Input>
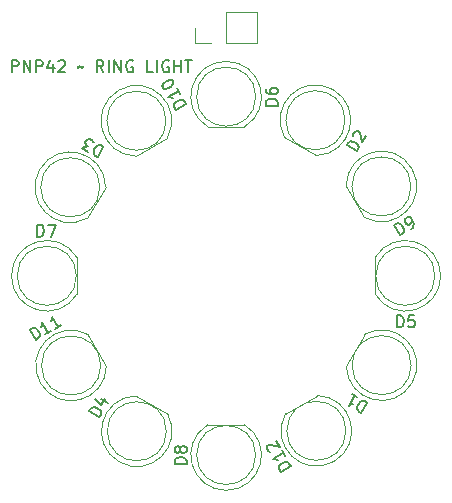
<source format=gto>
%TF.GenerationSoftware,KiCad,Pcbnew,(6.0.1-0)*%
%TF.CreationDate,2022-03-28T18:36:01+02:00*%
%TF.ProjectId,Ring_Light_PCB,52696e67-5f4c-4696-9768-745f5043422e,1.0*%
%TF.SameCoordinates,Original*%
%TF.FileFunction,Legend,Top*%
%TF.FilePolarity,Positive*%
%FSLAX46Y46*%
G04 Gerber Fmt 4.6, Leading zero omitted, Abs format (unit mm)*
G04 Created by KiCad (PCBNEW (6.0.1-0)) date 2022-03-28 18:36:01*
%MOMM*%
%LPD*%
G01*
G04 APERTURE LIST*
G04 Aperture macros list*
%AMRotRect*
0 Rectangle, with rotation*
0 The origin of the aperture is its center*
0 $1 length*
0 $2 width*
0 $3 Rotation angle, in degrees counterclockwise*
0 Add horizontal line*
21,1,$1,$2,0,0,$3*%
G04 Aperture macros list end*
%ADD10C,0.150000*%
%ADD11C,0.120000*%
%ADD12R,1.700000X1.700000*%
%ADD13O,1.700000X1.700000*%
%ADD14RotRect,1.800000X1.800000X210.000000*%
%ADD15C,1.800000*%
%ADD16C,2.200000*%
%ADD17RotRect,1.800000X1.800000X330.000000*%
%ADD18RotRect,1.800000X1.800000X240.000000*%
%ADD19RotRect,1.800000X1.800000X300.000000*%
%ADD20R,1.800000X1.800000*%
%ADD21RotRect,1.800000X1.800000X120.000000*%
%ADD22RotRect,1.800000X1.800000X150.000000*%
%ADD23RotRect,1.800000X1.800000X60.000000*%
%ADD24RotRect,1.800000X1.800000X30.000000*%
G04 APERTURE END LIST*
D10*
X112852380Y-71752380D02*
X112852380Y-70752380D01*
X113233333Y-70752380D01*
X113328571Y-70800000D01*
X113376190Y-70847619D01*
X113423809Y-70942857D01*
X113423809Y-71085714D01*
X113376190Y-71180952D01*
X113328571Y-71228571D01*
X113233333Y-71276190D01*
X112852380Y-71276190D01*
X113852380Y-71752380D02*
X113852380Y-70752380D01*
X114423809Y-71752380D01*
X114423809Y-70752380D01*
X114900000Y-71752380D02*
X114900000Y-70752380D01*
X115280952Y-70752380D01*
X115376190Y-70800000D01*
X115423809Y-70847619D01*
X115471428Y-70942857D01*
X115471428Y-71085714D01*
X115423809Y-71180952D01*
X115376190Y-71228571D01*
X115280952Y-71276190D01*
X114900000Y-71276190D01*
X116328571Y-71085714D02*
X116328571Y-71752380D01*
X116090476Y-70704761D02*
X115852380Y-71419047D01*
X116471428Y-71419047D01*
X116804761Y-70847619D02*
X116852380Y-70800000D01*
X116947619Y-70752380D01*
X117185714Y-70752380D01*
X117280952Y-70800000D01*
X117328571Y-70847619D01*
X117376190Y-70942857D01*
X117376190Y-71038095D01*
X117328571Y-71180952D01*
X116757142Y-71752380D01*
X117376190Y-71752380D01*
X118423809Y-71371428D02*
X118471428Y-71323809D01*
X118566666Y-71276190D01*
X118757142Y-71371428D01*
X118852380Y-71323809D01*
X118900000Y-71276190D01*
X120614285Y-71752380D02*
X120280952Y-71276190D01*
X120042857Y-71752380D02*
X120042857Y-70752380D01*
X120423809Y-70752380D01*
X120519047Y-70800000D01*
X120566666Y-70847619D01*
X120614285Y-70942857D01*
X120614285Y-71085714D01*
X120566666Y-71180952D01*
X120519047Y-71228571D01*
X120423809Y-71276190D01*
X120042857Y-71276190D01*
X121042857Y-71752380D02*
X121042857Y-70752380D01*
X121519047Y-71752380D02*
X121519047Y-70752380D01*
X122090476Y-71752380D01*
X122090476Y-70752380D01*
X123090476Y-70800000D02*
X122995238Y-70752380D01*
X122852380Y-70752380D01*
X122709523Y-70800000D01*
X122614285Y-70895238D01*
X122566666Y-70990476D01*
X122519047Y-71180952D01*
X122519047Y-71323809D01*
X122566666Y-71514285D01*
X122614285Y-71609523D01*
X122709523Y-71704761D01*
X122852380Y-71752380D01*
X122947619Y-71752380D01*
X123090476Y-71704761D01*
X123138095Y-71657142D01*
X123138095Y-71323809D01*
X122947619Y-71323809D01*
X124804761Y-71752380D02*
X124328571Y-71752380D01*
X124328571Y-70752380D01*
X125138095Y-71752380D02*
X125138095Y-70752380D01*
X126138095Y-70800000D02*
X126042857Y-70752380D01*
X125900000Y-70752380D01*
X125757142Y-70800000D01*
X125661904Y-70895238D01*
X125614285Y-70990476D01*
X125566666Y-71180952D01*
X125566666Y-71323809D01*
X125614285Y-71514285D01*
X125661904Y-71609523D01*
X125757142Y-71704761D01*
X125900000Y-71752380D01*
X125995238Y-71752380D01*
X126138095Y-71704761D01*
X126185714Y-71657142D01*
X126185714Y-71323809D01*
X125995238Y-71323809D01*
X126614285Y-71752380D02*
X126614285Y-70752380D01*
X126614285Y-71228571D02*
X127185714Y-71228571D01*
X127185714Y-71752380D02*
X127185714Y-70752380D01*
X127519047Y-70752380D02*
X128090476Y-70752380D01*
X127804761Y-71752380D02*
X127804761Y-70752380D01*
%TO.C,D11*%
X114874588Y-94423916D02*
X114374588Y-93557890D01*
X114580784Y-93438843D01*
X114728312Y-93408653D01*
X114858409Y-93443513D01*
X114947268Y-93502182D01*
X115083745Y-93643330D01*
X115155174Y-93767048D01*
X115209172Y-93955814D01*
X115215552Y-94062103D01*
X115180693Y-94192200D01*
X115080784Y-94304868D01*
X114874588Y-94423916D01*
X116194245Y-93662011D02*
X115699374Y-93947725D01*
X115946810Y-93804868D02*
X115446810Y-92938843D01*
X115435760Y-93110180D01*
X115400900Y-93240277D01*
X115342231Y-93329136D01*
X117019032Y-93185821D02*
X116524160Y-93471535D01*
X116771596Y-93328678D02*
X116271596Y-92462652D01*
X116260546Y-92633989D01*
X116225686Y-92764087D01*
X116167017Y-92852945D01*
%TO.C,D1*%
X142940399Y-99752274D02*
X142440399Y-100618299D01*
X142234203Y-100499252D01*
X142134294Y-100386584D01*
X142099435Y-100256486D01*
X142105814Y-100150198D01*
X142159813Y-99961431D01*
X142231242Y-99837713D01*
X142367719Y-99696565D01*
X142456578Y-99637896D01*
X142586675Y-99603037D01*
X142734203Y-99633226D01*
X142940399Y-99752274D01*
X141620741Y-98990369D02*
X142115613Y-99276083D01*
X141868177Y-99133226D02*
X141368177Y-99999252D01*
X141522084Y-99923153D01*
X141652182Y-99888293D01*
X141758470Y-99894673D01*
%TO.C,D4*%
X120247725Y-100965399D02*
X119381700Y-100465399D01*
X119500747Y-100259203D01*
X119613415Y-100159294D01*
X119743513Y-100124435D01*
X119849801Y-100130814D01*
X120038568Y-100184813D01*
X120162286Y-100256242D01*
X120303434Y-100392719D01*
X120362103Y-100481578D01*
X120396962Y-100611675D01*
X120366773Y-100759203D01*
X120247725Y-100965399D01*
X120384661Y-99394887D02*
X120962011Y-99728220D01*
X119935699Y-99410607D02*
X120435241Y-99973946D01*
X120744764Y-99437835D01*
%TO.C,D12*%
X136473916Y-105100411D02*
X135607890Y-105600411D01*
X135488843Y-105394215D01*
X135458653Y-105246687D01*
X135493513Y-105116590D01*
X135552182Y-105027731D01*
X135693330Y-104891254D01*
X135817048Y-104819825D01*
X136005814Y-104765827D01*
X136112103Y-104759447D01*
X136242200Y-104794306D01*
X136354868Y-104894215D01*
X136473916Y-105100411D01*
X135712011Y-103780754D02*
X135997725Y-104275625D01*
X135854868Y-104028189D02*
X134988843Y-104528189D01*
X135160180Y-104539239D01*
X135290277Y-104574099D01*
X135379136Y-104632768D01*
X134737988Y-103903220D02*
X134672939Y-103885790D01*
X134584081Y-103827121D01*
X134465033Y-103620925D01*
X134458653Y-103514637D01*
X134476083Y-103449588D01*
X134534752Y-103360729D01*
X134617231Y-103313110D01*
X134764758Y-103282921D01*
X135545344Y-103492078D01*
X135235821Y-102955967D01*
%TO.C,D5*%
X145461904Y-93352380D02*
X145461904Y-92352380D01*
X145700000Y-92352380D01*
X145842857Y-92400000D01*
X145938095Y-92495238D01*
X145985714Y-92590476D01*
X146033333Y-92780952D01*
X146033333Y-92923809D01*
X145985714Y-93114285D01*
X145938095Y-93209523D01*
X145842857Y-93304761D01*
X145700000Y-93352380D01*
X145461904Y-93352380D01*
X146938095Y-92352380D02*
X146461904Y-92352380D01*
X146414285Y-92828571D01*
X146461904Y-92780952D01*
X146557142Y-92733333D01*
X146795238Y-92733333D01*
X146890476Y-92780952D01*
X146938095Y-92828571D01*
X146985714Y-92923809D01*
X146985714Y-93161904D01*
X146938095Y-93257142D01*
X146890476Y-93304761D01*
X146795238Y-93352380D01*
X146557142Y-93352380D01*
X146461904Y-93304761D01*
X146414285Y-93257142D01*
%TO.C,D8*%
X127652380Y-104938095D02*
X126652380Y-104938095D01*
X126652380Y-104700000D01*
X126700000Y-104557142D01*
X126795238Y-104461904D01*
X126890476Y-104414285D01*
X127080952Y-104366666D01*
X127223809Y-104366666D01*
X127414285Y-104414285D01*
X127509523Y-104461904D01*
X127604761Y-104557142D01*
X127652380Y-104700000D01*
X127652380Y-104938095D01*
X127080952Y-103795238D02*
X127033333Y-103890476D01*
X126985714Y-103938095D01*
X126890476Y-103985714D01*
X126842857Y-103985714D01*
X126747619Y-103938095D01*
X126700000Y-103890476D01*
X126652380Y-103795238D01*
X126652380Y-103604761D01*
X126700000Y-103509523D01*
X126747619Y-103461904D01*
X126842857Y-103414285D01*
X126890476Y-103414285D01*
X126985714Y-103461904D01*
X127033333Y-103509523D01*
X127080952Y-103604761D01*
X127080952Y-103795238D01*
X127128571Y-103890476D01*
X127176190Y-103938095D01*
X127271428Y-103985714D01*
X127461904Y-103985714D01*
X127557142Y-103938095D01*
X127604761Y-103890476D01*
X127652380Y-103795238D01*
X127652380Y-103604761D01*
X127604761Y-103509523D01*
X127557142Y-103461904D01*
X127461904Y-103414285D01*
X127271428Y-103414285D01*
X127176190Y-103461904D01*
X127128571Y-103509523D01*
X127080952Y-103604761D01*
%TO.C,D10*%
X127598916Y-74450411D02*
X126732890Y-74950411D01*
X126613843Y-74744215D01*
X126583653Y-74596687D01*
X126618513Y-74466590D01*
X126677182Y-74377731D01*
X126818330Y-74241254D01*
X126942048Y-74169825D01*
X127130814Y-74115827D01*
X127237103Y-74109447D01*
X127367200Y-74144306D01*
X127479868Y-74244215D01*
X127598916Y-74450411D01*
X126837011Y-73130754D02*
X127122725Y-73625625D01*
X126979868Y-73378189D02*
X126113843Y-73878189D01*
X126285180Y-73889239D01*
X126415277Y-73924099D01*
X126504136Y-73982768D01*
X125661462Y-73094643D02*
X125613843Y-73012164D01*
X125607463Y-72905876D01*
X125624893Y-72840827D01*
X125683562Y-72751969D01*
X125824710Y-72615491D01*
X126030906Y-72496444D01*
X126219673Y-72442445D01*
X126325961Y-72436065D01*
X126391010Y-72453495D01*
X126479868Y-72512164D01*
X126527487Y-72594643D01*
X126533867Y-72700931D01*
X126516437Y-72765980D01*
X126457768Y-72854838D01*
X126316620Y-72991315D01*
X126110424Y-73110363D01*
X125921657Y-73164362D01*
X125815369Y-73170741D01*
X125750320Y-73153312D01*
X125661462Y-73094643D01*
%TO.C,D6*%
X135352380Y-74588095D02*
X134352380Y-74588095D01*
X134352380Y-74350000D01*
X134400000Y-74207142D01*
X134495238Y-74111904D01*
X134590476Y-74064285D01*
X134780952Y-74016666D01*
X134923809Y-74016666D01*
X135114285Y-74064285D01*
X135209523Y-74111904D01*
X135304761Y-74207142D01*
X135352380Y-74350000D01*
X135352380Y-74588095D01*
X134352380Y-73159523D02*
X134352380Y-73350000D01*
X134400000Y-73445238D01*
X134447619Y-73492857D01*
X134590476Y-73588095D01*
X134780952Y-73635714D01*
X135161904Y-73635714D01*
X135257142Y-73588095D01*
X135304761Y-73540476D01*
X135352380Y-73445238D01*
X135352380Y-73254761D01*
X135304761Y-73159523D01*
X135257142Y-73111904D01*
X135161904Y-73064285D01*
X134923809Y-73064285D01*
X134828571Y-73111904D01*
X134780952Y-73159523D01*
X134733333Y-73254761D01*
X134733333Y-73445238D01*
X134780952Y-73540476D01*
X134828571Y-73588095D01*
X134923809Y-73635714D01*
%TO.C,D3*%
X120615400Y-78077274D02*
X120115400Y-78943299D01*
X119909204Y-78824252D01*
X119809295Y-78711584D01*
X119774436Y-78581486D01*
X119780815Y-78475198D01*
X119834814Y-78286431D01*
X119906243Y-78162713D01*
X120042720Y-78021565D01*
X120131579Y-77962896D01*
X120261676Y-77928037D01*
X120409204Y-77958226D01*
X120615400Y-78077274D01*
X119331853Y-78490918D02*
X118795742Y-78181394D01*
X119274894Y-78018147D01*
X119151176Y-77946718D01*
X119092507Y-77857860D01*
X119075077Y-77792811D01*
X119081457Y-77686523D01*
X119200504Y-77480326D01*
X119289363Y-77421657D01*
X119354412Y-77404227D01*
X119460700Y-77410607D01*
X119708135Y-77553464D01*
X119766805Y-77642323D01*
X119784234Y-77707371D01*
%TO.C,D2*%
X142072725Y-78465399D02*
X141206700Y-77965399D01*
X141325747Y-77759203D01*
X141438415Y-77659294D01*
X141568513Y-77624435D01*
X141674801Y-77630814D01*
X141863568Y-77684813D01*
X141987286Y-77756242D01*
X142128434Y-77892719D01*
X142187103Y-77981578D01*
X142221962Y-78111675D01*
X142191773Y-78259203D01*
X142072725Y-78465399D01*
X141765369Y-77188232D02*
X141747939Y-77123183D01*
X141754319Y-77016895D01*
X141873367Y-76810699D01*
X141962225Y-76752030D01*
X142027274Y-76734600D01*
X142133562Y-76740980D01*
X142216040Y-76788599D01*
X142315949Y-76901266D01*
X142525106Y-77681852D01*
X142834630Y-77145741D01*
%TO.C,D9*%
X145711981Y-85560821D02*
X145211981Y-84694795D01*
X145418177Y-84575747D01*
X145565705Y-84545558D01*
X145695802Y-84580418D01*
X145784661Y-84639087D01*
X145921138Y-84780235D01*
X145992567Y-84903952D01*
X146046565Y-85092719D01*
X146052945Y-85199007D01*
X146018086Y-85329105D01*
X145918177Y-85441773D01*
X145711981Y-85560821D01*
X146619245Y-85037011D02*
X146784203Y-84941773D01*
X146842872Y-84852915D01*
X146860302Y-84787866D01*
X146871352Y-84616529D01*
X146817353Y-84427762D01*
X146626877Y-84097848D01*
X146538018Y-84039178D01*
X146472969Y-84021749D01*
X146366681Y-84028128D01*
X146201724Y-84123367D01*
X146143055Y-84212225D01*
X146125625Y-84277274D01*
X146132005Y-84383562D01*
X146251053Y-84589758D01*
X146339911Y-84648427D01*
X146404960Y-84665857D01*
X146511248Y-84659478D01*
X146676205Y-84564239D01*
X146734874Y-84475381D01*
X146752304Y-84410332D01*
X146745924Y-84304044D01*
%TO.C,D7*%
X115011904Y-85677380D02*
X115011904Y-84677380D01*
X115250000Y-84677380D01*
X115392857Y-84725000D01*
X115488095Y-84820238D01*
X115535714Y-84915476D01*
X115583333Y-85105952D01*
X115583333Y-85248809D01*
X115535714Y-85439285D01*
X115488095Y-85534523D01*
X115392857Y-85629761D01*
X115250000Y-85677380D01*
X115011904Y-85677380D01*
X115916666Y-84677380D02*
X116583333Y-84677380D01*
X116154761Y-85677380D01*
D11*
%TO.C,J1*%
X128395000Y-69330000D02*
X128395000Y-68000000D01*
X129725000Y-69330000D02*
X128395000Y-69330000D01*
X133595000Y-69330000D02*
X133595000Y-66670000D01*
X130995000Y-66670000D02*
X133595000Y-66670000D01*
X130995000Y-69330000D02*
X130995000Y-66670000D01*
X130995000Y-69330000D02*
X133595000Y-69330000D01*
%TO.C,D11*%
X120859673Y-96653009D02*
X119314673Y-93976991D01*
X119314758Y-93977138D02*
G75*
G03*
X115280963Y-98090400I-1444610J-2617862D01*
G01*
X115280501Y-98089600D02*
G75*
G03*
X120859588Y-96652862I2589647J1494600D01*
G01*
X120370148Y-96595000D02*
G75*
G03*
X120370148Y-96595000I-2500000J0D01*
G01*
%TO.C,D1*%
X142715327Y-93946991D02*
X141170327Y-96623009D01*
X146749037Y-98060400D02*
G75*
G03*
X142715242Y-93947138I-2589185J1495400D01*
G01*
X141170412Y-96622862D02*
G75*
G03*
X146749499Y-98059600I2989440J57862D01*
G01*
X146659852Y-96565000D02*
G75*
G03*
X146659852Y-96565000I-2500000J0D01*
G01*
%TO.C,D4*%
X126053009Y-100715327D02*
X123376991Y-99170327D01*
X121939600Y-104749037D02*
G75*
G03*
X126052862Y-100715242I1495400J2589185D01*
G01*
X123377138Y-99170412D02*
G75*
G03*
X121940400Y-104749499I57862J-2989440D01*
G01*
X125935000Y-102159852D02*
G75*
G03*
X125935000Y-102159852I-2500000J0D01*
G01*
%TO.C,D12*%
X138695509Y-99136145D02*
X136019491Y-100681145D01*
X140132100Y-104715317D02*
G75*
G03*
X138695362Y-99136230I-1494600J2589647D01*
G01*
X136019638Y-100681060D02*
G75*
G03*
X140132900Y-104714855I2617862J-1444610D01*
G01*
X141137500Y-102125670D02*
G75*
G03*
X141137500Y-102125670I-2500000J0D01*
G01*
%TO.C,D5*%
X143610000Y-87455000D02*
X143610000Y-90545000D01*
X143610000Y-90544830D02*
G75*
G03*
X149160000Y-88999538I2560000J1544830D01*
G01*
X149160000Y-89000462D02*
G75*
G03*
X143610000Y-87455170I-2990000J462D01*
G01*
X148670000Y-89000000D02*
G75*
G03*
X148670000Y-89000000I-2500000J0D01*
G01*
%TO.C,D8*%
X132545000Y-101610000D02*
X129455000Y-101610000D01*
X130999538Y-107160000D02*
G75*
G03*
X132544830Y-101610000I462J2990000D01*
G01*
X129455170Y-101610000D02*
G75*
G03*
X131000462Y-107160000I1544830J-2560000D01*
G01*
X133500000Y-104170000D02*
G75*
G03*
X133500000Y-104170000I-2500000J0D01*
G01*
%TO.C,D10*%
X123344491Y-78863855D02*
X126020509Y-77318855D01*
X126020362Y-77318940D02*
G75*
G03*
X121907100Y-73285145I-2617862J1444610D01*
G01*
X121907900Y-73284683D02*
G75*
G03*
X123344638Y-78863770I1494600J-2589647D01*
G01*
X125902500Y-75874330D02*
G75*
G03*
X125902500Y-75874330I-2500000J0D01*
G01*
%TO.C,D6*%
X129455000Y-76390000D02*
X132545000Y-76390000D01*
X132544830Y-76390000D02*
G75*
G03*
X130999538Y-70840000I-1544830J2560000D01*
G01*
X131000462Y-70840000D02*
G75*
G03*
X129455170Y-76390000I-462J-2990000D01*
G01*
X133500000Y-73830000D02*
G75*
G03*
X133500000Y-73830000I-2500000J0D01*
G01*
%TO.C,D3*%
X119244673Y-84123009D02*
X120789673Y-81446991D01*
X115210963Y-80009600D02*
G75*
G03*
X119244758Y-84122862I2589185J-1495400D01*
G01*
X120789588Y-81447138D02*
G75*
G03*
X115210501Y-80010400I-2989440J-57862D01*
G01*
X120300148Y-81505000D02*
G75*
G03*
X120300148Y-81505000I-2500000J0D01*
G01*
%TO.C,D2*%
X135939491Y-77268855D02*
X138615509Y-78813855D01*
X140052900Y-73235145D02*
G75*
G03*
X135939638Y-77268940I-1495400J-2589185D01*
G01*
X138615362Y-78813770D02*
G75*
G03*
X140052100Y-73234683I-57862J2989440D01*
G01*
X141057500Y-75824330D02*
G75*
G03*
X141057500Y-75824330I-2500000J0D01*
G01*
%TO.C,D9*%
X141156145Y-81374491D02*
X142701145Y-84050509D01*
X146735317Y-79937900D02*
G75*
G03*
X141156230Y-81374638I-2589647J-1494600D01*
G01*
X142701060Y-84050362D02*
G75*
G03*
X146734855Y-79937100I1444610J2617862D01*
G01*
X146645670Y-81432500D02*
G75*
G03*
X146645670Y-81432500I-2500000J0D01*
G01*
%TO.C,D7*%
X118375000Y-90545000D02*
X118375000Y-87455000D01*
X118375000Y-87455170D02*
G75*
G03*
X112825000Y-89000462I-2560000J-1544830D01*
G01*
X112825000Y-88999538D02*
G75*
G03*
X118375000Y-90544830I2990000J-462D01*
G01*
X118315000Y-89000000D02*
G75*
G03*
X118315000Y-89000000I-2500000J0D01*
G01*
%TD*%
%LPC*%
D12*
%TO.C,J1*%
X129725000Y-68000000D03*
D13*
X132265000Y-68000000D03*
%TD*%
D14*
%TO.C,D11*%
X118970000Y-95960000D03*
D15*
X116770295Y-97230000D03*
%TD*%
D16*
%TO.C,REF\u002A\u002A*%
X117000000Y-103000000D03*
%TD*%
D17*
%TO.C,D1*%
X143060000Y-95930000D03*
D15*
X145259705Y-97200000D03*
%TD*%
D18*
%TO.C,D4*%
X124070000Y-101060000D03*
D15*
X122800000Y-103259705D03*
%TD*%
D16*
%TO.C,REF\u002A\u002A*%
X145000000Y-103000000D03*
%TD*%
%TO.C,REF\u002A\u002A*%
X145000000Y-75000000D03*
%TD*%
D19*
%TO.C,D12*%
X138002500Y-101025818D03*
D15*
X139272500Y-103225523D03*
%TD*%
D20*
%TO.C,D5*%
X144900000Y-89000000D03*
D15*
X147440000Y-89000000D03*
%TD*%
D20*
%TO.C,D8*%
X131000000Y-102900000D03*
D15*
X131000000Y-105440000D03*
%TD*%
D21*
%TO.C,D10*%
X124037500Y-76974182D03*
D15*
X122767500Y-74774477D03*
%TD*%
D20*
%TO.C,D6*%
X131000000Y-75100000D03*
D15*
X131000000Y-72560000D03*
%TD*%
D22*
%TO.C,D3*%
X118900000Y-82140000D03*
D15*
X116700295Y-80870000D03*
%TD*%
D16*
%TO.C,REF\u002A\u002A*%
X117000000Y-75000000D03*
%TD*%
D23*
%TO.C,D2*%
X137922500Y-76924182D03*
D15*
X139192500Y-74724477D03*
%TD*%
D24*
%TO.C,D9*%
X143045818Y-82067500D03*
D15*
X145245523Y-80797500D03*
%TD*%
D20*
%TO.C,D7*%
X117085000Y-89000000D03*
D15*
X114545000Y-89000000D03*
%TD*%
M02*

</source>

Work required>
Only the lines that hold the word "format" are wanted; each should be pulled from the records.

Written solution>
<source format=gto>
G04 Gerber Fmt 4.6, Leading zero omitted, Abs format (unit mm)*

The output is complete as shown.